Gaming regulators OK plans for Red Rock Resorts, Boyd Gaming

Representatives of two locals casino companies are counting on new opportunities now that the Nevada Gaming Commission has unanimously approved licenses to Red Rock Resorts for the Palms and to Boyd Gaming for the Aliante Hotel.

The Nevada Gaming Commission on Thursday unanimously approved both matters, setting the stage for the Palms to become a Station Casinos property and Aliante to join the Boyd family within weeks.

For Station, a Red Rock subsidiary, the opportunity is having an off-Strip property that feels like it’s on the Strip with a plan to market it both to locals and tourists. For Boyd, it’s having a relatively new building in North Las Vegas. Boyd has never had a property there, but now 20,000 homes are being built in the area and 120,000 new jobs are on the horizon in the next five years with the arrival of Faraday Future, Hyperloop One and their affiliate companies.

Boyd will now have two casinos in North Las Vegas, the Aliante and, pending regulatory approval, the Cannery.

The Palms has 15 food outlets, the 2,500-seat Pearl Theater performance hall, a 14-screen Brenden Theatres and IMAX movieplex, a 2-acre pool and 60,000 square feet of meeting and convention space.

Chief Financial Officer Marc Falcone told commissioners his company acquired the property at 53 percent of its original construction cost, but that cash flow is 60 percent below its peak level.

The company is financing the acquisition from investment bankers TPG Capital and Leonard Green & Partners LP, the majority owners, each with 49 percent stakes, with $200 million cash on hand and a $150 million financing package.

Falcone said the Palms has always been familiar to Station Casinos — the Fertitta family, who own controlling interest in the company, was an original investor in the Palms when it first opened in November 2001.

Red Rock Resorts announced in May that it would acquire the 700-room Palms property and its 600 condominium units for $312.5 million.

The Palms’ 1,700 employees will be retained and they and hourly third-party food and beverage workers would not lose salary, benefits or seniority when the transition to Station occurs.

Falcone said over the next six to 18 months, the company would invest in freshening all aspects of the property.

Falcone said for now, the casino will keep its contract with CG Technology to manage its race and sportsbook. Other Station books have in-house management and Falcone said the CG contract may be reviewed in the future.

Gaming Commission Chairman Tony Alamo said he was encouraged that it appeared Red Rock was getting along better with the Culinary Union since there was no presence by union members at Thursday’s meeting.

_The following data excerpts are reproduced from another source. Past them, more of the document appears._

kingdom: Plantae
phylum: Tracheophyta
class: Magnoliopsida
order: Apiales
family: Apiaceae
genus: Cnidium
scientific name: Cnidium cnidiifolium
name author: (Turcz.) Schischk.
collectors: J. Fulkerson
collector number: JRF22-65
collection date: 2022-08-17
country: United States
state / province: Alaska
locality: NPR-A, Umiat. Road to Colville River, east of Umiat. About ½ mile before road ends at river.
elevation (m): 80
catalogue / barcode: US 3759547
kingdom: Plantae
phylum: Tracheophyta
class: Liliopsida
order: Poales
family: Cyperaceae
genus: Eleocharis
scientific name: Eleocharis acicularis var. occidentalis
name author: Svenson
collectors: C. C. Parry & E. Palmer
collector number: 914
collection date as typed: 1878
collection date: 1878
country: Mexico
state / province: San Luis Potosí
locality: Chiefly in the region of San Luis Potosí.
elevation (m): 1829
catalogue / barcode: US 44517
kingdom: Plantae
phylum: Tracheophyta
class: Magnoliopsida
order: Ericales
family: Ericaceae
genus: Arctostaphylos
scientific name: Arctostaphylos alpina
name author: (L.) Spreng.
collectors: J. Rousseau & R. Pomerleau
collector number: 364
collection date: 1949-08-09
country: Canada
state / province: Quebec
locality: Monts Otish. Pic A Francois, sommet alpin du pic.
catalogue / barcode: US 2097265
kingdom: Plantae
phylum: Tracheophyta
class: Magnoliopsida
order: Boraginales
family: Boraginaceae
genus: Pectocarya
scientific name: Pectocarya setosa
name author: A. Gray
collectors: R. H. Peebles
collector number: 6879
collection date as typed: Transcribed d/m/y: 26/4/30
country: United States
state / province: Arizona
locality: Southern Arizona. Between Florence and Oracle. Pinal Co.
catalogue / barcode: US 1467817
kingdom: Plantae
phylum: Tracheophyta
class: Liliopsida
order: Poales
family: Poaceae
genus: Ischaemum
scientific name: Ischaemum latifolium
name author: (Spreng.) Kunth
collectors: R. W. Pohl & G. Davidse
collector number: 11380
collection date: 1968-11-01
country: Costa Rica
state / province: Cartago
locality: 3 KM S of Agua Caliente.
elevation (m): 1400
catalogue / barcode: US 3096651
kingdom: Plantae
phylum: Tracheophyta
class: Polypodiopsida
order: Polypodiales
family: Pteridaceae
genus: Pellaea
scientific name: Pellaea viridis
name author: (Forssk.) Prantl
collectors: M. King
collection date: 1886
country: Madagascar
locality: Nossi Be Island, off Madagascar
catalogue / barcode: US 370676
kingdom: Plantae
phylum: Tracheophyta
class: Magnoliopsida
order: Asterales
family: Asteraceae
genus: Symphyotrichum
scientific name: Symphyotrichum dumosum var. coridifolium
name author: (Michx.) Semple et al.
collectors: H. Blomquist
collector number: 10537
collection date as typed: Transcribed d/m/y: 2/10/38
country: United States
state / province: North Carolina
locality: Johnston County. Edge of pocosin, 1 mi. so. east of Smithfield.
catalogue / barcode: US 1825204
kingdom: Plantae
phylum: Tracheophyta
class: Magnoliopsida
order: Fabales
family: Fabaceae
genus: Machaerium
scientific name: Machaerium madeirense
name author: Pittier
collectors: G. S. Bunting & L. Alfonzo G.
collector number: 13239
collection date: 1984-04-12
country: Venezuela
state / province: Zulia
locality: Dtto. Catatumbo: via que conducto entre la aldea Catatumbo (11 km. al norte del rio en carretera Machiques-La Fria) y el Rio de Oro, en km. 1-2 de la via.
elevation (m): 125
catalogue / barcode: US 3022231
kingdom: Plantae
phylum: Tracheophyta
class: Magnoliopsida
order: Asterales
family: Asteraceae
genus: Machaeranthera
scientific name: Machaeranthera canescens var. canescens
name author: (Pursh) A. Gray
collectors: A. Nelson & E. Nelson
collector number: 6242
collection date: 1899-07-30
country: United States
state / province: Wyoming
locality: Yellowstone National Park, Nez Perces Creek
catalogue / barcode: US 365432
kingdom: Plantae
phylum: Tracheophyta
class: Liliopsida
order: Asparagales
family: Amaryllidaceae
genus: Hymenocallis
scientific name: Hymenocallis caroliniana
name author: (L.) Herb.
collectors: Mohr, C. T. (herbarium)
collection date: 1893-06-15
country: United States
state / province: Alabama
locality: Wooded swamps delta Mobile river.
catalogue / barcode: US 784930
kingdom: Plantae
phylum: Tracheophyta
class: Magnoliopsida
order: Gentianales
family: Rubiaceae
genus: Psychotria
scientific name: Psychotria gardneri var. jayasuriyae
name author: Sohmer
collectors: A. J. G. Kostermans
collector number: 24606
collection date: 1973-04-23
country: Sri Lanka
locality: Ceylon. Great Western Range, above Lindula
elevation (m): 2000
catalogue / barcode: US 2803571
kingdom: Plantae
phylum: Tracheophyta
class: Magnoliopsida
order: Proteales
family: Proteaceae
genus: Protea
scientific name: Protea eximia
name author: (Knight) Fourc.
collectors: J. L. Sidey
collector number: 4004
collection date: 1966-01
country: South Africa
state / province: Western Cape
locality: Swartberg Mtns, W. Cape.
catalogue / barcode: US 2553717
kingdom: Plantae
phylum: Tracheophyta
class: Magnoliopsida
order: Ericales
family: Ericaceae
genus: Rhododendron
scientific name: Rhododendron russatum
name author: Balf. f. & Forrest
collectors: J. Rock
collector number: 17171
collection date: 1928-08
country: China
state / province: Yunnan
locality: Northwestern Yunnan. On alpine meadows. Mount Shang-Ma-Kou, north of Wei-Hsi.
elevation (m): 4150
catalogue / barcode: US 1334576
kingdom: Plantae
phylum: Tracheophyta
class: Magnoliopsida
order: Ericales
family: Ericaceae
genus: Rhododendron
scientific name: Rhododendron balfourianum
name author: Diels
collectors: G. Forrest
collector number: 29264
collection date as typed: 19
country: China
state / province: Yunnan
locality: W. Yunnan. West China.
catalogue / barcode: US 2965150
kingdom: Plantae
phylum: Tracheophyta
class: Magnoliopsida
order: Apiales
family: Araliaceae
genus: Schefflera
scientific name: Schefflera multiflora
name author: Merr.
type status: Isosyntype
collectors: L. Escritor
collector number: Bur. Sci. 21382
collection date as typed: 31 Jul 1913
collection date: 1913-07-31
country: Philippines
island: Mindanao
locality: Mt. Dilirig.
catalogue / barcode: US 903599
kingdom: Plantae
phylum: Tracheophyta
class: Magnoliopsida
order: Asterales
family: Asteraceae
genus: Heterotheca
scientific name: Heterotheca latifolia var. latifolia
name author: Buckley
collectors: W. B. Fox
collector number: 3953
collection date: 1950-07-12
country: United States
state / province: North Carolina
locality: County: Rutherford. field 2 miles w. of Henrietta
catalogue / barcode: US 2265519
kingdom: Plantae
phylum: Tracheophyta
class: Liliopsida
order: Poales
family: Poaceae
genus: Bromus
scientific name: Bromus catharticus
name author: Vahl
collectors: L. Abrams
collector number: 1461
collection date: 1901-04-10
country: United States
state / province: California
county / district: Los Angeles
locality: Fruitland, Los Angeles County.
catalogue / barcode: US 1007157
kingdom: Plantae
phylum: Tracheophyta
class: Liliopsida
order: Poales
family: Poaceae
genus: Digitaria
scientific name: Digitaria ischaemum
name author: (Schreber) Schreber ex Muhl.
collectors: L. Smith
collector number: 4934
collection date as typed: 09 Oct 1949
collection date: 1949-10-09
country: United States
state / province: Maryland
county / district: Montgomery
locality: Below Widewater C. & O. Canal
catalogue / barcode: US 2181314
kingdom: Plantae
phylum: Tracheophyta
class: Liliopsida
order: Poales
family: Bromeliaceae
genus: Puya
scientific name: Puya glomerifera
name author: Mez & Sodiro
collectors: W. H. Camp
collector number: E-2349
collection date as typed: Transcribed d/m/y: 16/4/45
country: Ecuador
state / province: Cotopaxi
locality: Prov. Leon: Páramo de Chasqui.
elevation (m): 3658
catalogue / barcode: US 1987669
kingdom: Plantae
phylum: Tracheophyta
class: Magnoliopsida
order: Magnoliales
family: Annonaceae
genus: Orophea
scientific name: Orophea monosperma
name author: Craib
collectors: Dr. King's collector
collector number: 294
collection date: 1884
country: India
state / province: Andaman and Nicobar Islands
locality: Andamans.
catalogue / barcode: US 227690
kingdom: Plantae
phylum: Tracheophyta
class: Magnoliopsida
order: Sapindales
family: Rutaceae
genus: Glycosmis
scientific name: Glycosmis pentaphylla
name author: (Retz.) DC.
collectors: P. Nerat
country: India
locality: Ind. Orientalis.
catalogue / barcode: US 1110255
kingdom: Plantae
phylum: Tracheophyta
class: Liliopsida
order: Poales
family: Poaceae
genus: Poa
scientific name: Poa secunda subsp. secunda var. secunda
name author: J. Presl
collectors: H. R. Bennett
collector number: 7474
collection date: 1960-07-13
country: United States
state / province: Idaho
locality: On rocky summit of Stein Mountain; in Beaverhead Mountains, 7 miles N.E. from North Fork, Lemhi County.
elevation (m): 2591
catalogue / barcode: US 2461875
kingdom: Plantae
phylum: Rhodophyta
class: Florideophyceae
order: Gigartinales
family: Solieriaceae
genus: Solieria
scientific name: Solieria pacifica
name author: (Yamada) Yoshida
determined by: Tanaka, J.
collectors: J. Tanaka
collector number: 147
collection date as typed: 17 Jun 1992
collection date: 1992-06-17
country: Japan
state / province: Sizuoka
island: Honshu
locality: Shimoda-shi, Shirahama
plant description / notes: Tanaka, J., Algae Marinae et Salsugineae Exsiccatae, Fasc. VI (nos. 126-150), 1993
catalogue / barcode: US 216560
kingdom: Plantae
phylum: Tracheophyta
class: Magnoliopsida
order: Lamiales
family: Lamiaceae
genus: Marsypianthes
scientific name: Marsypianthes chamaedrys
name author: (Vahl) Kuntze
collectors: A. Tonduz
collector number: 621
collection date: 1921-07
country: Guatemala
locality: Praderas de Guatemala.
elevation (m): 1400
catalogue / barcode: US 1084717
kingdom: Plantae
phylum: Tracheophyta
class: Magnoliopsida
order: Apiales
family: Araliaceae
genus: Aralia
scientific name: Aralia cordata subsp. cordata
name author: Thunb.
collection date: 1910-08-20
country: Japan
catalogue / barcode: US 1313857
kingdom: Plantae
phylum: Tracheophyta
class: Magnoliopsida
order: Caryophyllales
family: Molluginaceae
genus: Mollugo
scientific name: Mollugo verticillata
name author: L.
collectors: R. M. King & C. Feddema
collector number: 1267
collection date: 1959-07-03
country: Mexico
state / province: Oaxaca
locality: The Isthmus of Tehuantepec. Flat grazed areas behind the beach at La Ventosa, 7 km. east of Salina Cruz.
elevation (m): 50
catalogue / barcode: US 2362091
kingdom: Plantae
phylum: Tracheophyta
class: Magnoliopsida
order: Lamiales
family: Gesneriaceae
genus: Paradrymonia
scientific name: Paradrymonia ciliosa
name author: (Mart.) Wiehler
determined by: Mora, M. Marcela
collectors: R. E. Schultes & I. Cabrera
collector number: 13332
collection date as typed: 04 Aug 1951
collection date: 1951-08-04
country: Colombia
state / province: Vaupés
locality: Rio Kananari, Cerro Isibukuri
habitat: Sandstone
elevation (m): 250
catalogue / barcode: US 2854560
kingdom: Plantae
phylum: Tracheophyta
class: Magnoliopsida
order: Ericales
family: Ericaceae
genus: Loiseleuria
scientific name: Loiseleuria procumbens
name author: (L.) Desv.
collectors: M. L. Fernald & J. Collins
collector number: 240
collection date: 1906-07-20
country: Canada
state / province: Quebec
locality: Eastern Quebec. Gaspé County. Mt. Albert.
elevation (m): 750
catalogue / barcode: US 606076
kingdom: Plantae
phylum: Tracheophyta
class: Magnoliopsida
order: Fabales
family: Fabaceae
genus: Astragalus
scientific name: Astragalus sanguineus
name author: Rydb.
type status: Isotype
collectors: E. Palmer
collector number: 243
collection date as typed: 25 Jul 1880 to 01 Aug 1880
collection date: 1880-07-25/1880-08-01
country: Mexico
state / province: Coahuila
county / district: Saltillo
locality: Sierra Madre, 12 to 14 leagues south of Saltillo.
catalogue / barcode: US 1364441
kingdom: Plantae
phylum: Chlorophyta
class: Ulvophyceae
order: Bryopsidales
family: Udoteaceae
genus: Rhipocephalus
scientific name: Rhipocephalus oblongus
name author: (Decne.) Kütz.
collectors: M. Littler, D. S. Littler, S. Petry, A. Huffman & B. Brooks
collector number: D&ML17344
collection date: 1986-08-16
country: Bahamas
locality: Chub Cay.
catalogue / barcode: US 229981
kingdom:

When the licensing request was heard by the state Gaming Control Board on Sept. 7, the meeting chamber was filled with red-shirted Culinary representatives. In the past, the union has pressured Station to allow it to represent employees at the company’s properties. Since the board meeting, the union conducted a successful representation campaign at Boulder Station in a secret-ballot vote.

Falcone said the company would continue to meet with union officials. The Palms currently doesn’t have a union contract.

Commissioners also zipped through the Aliante approval.

For Boyd, Aliante will be its 10th property in Southern Nevada and 22nd in the Boyd chain.

Boyd is in the midst of $100 million in companywide upgrades to rooms and restaurants, already completing improvements at The Orleans, Suncoast and the Gold Coast with work coming up next at Boyd’s California and Sam’s Town properties.

Aliante, initially opened by Station Casinos in November 2008, has 211 hotel rooms and a 125,000-square-foot casino. Twelve banks and private-equity investors took over the property when Station filed for bankruptcy protection in 2009. Boyd announced in April that it had acquired Aliante for $280 million.